Great article from the Washington Post highlighting the challenges of sustainability in restaurants, even if the intentions are good. The article focuses on two case restos in the DC area: Founding Fathers, a 263-seat restaurant promoting a commitment to fresh and local ingredients, and Equinox, a 90-seat (expensive) restaurant basically doing the same thing.
While the challenges are the same for both, the lesser-expensive Founding Fathers often has troubles truly sourcing its local ingredients, citing lack of clear reporting and cost. And that makes sense; think about three turns in a night, that’s almost 800 meals, and that’s just one daypart.
Talking with restaurateurs around in NYC, this is definitely an issue. As with most purchase decisions, cost is a/the major factor in choosing one product over another. Unfortunately, “long term assets” do not include anything about the environment or health concerns (until Google decides that they have a computer algorithm that can model this). When the rubber hits the road, how can a “good idea” also be a “profitable idea”? It is clearly a major concern for any business, and the food business is no exception. Quite simply, it is expensive to source local ingredients, and in the winter months, as any farmer’s market regular will attest, it is difficult to get ingredients that would compose an entire meal.
However, there is light at the end of the tunnel. A survey sourced from Zagat says that 61% of people are willing to pay more for “green” or “sustainable” food. A key question that is left out is of course, “how much more,” but let’s hold that thought for a moment. If this 61% is willing (and able) to shell out a few extra bucks to support farmers truly farming/raising sustainably, then this provides the much-needed money to invest in infrastructure and other needs, which then addresses some of the volume and distribution issues that are the problems in the first place. Take, for example, the Milk Thistle Farm, a local New York dairy farm in Ghent, NY. They recently started selling bonds to invest in a new bottle facility on-site.
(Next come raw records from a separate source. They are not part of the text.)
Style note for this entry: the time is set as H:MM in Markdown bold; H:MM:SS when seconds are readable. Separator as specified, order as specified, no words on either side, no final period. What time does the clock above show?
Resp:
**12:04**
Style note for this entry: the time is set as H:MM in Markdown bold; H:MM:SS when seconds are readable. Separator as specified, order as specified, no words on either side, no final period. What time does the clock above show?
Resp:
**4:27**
This will help with their distribution footprint, and will hopefully expand their market share. And it will bring their costs down (I hope).
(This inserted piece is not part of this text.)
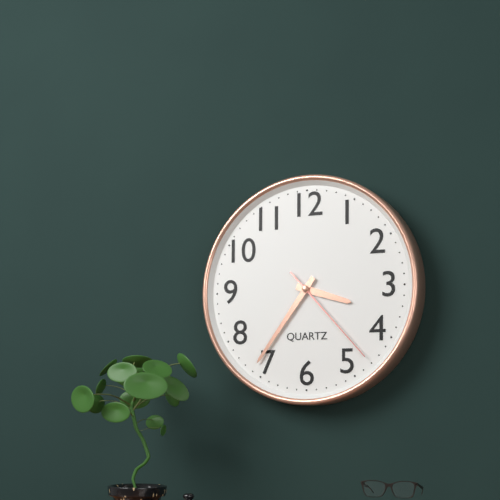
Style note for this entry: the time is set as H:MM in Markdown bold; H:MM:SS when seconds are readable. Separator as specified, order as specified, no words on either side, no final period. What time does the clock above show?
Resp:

This is why I continue to see immense value in partnering with the big food companies in order to effect any real change. At the same time, those big companies need to learn to partner with the little guys instead of buying them out and changing the rules. During a meeting in the Lehigh Valley last week, the President talked about the importance of innovation and its longer-term effects on the job market in this country. If we think about the food industry in the same way, there is plenty of room for innovation, and its benefits go much farther than job creation.
In any case, give the article a read. And if you’ve got an extra grand, get a Milk Thistle Farm bond.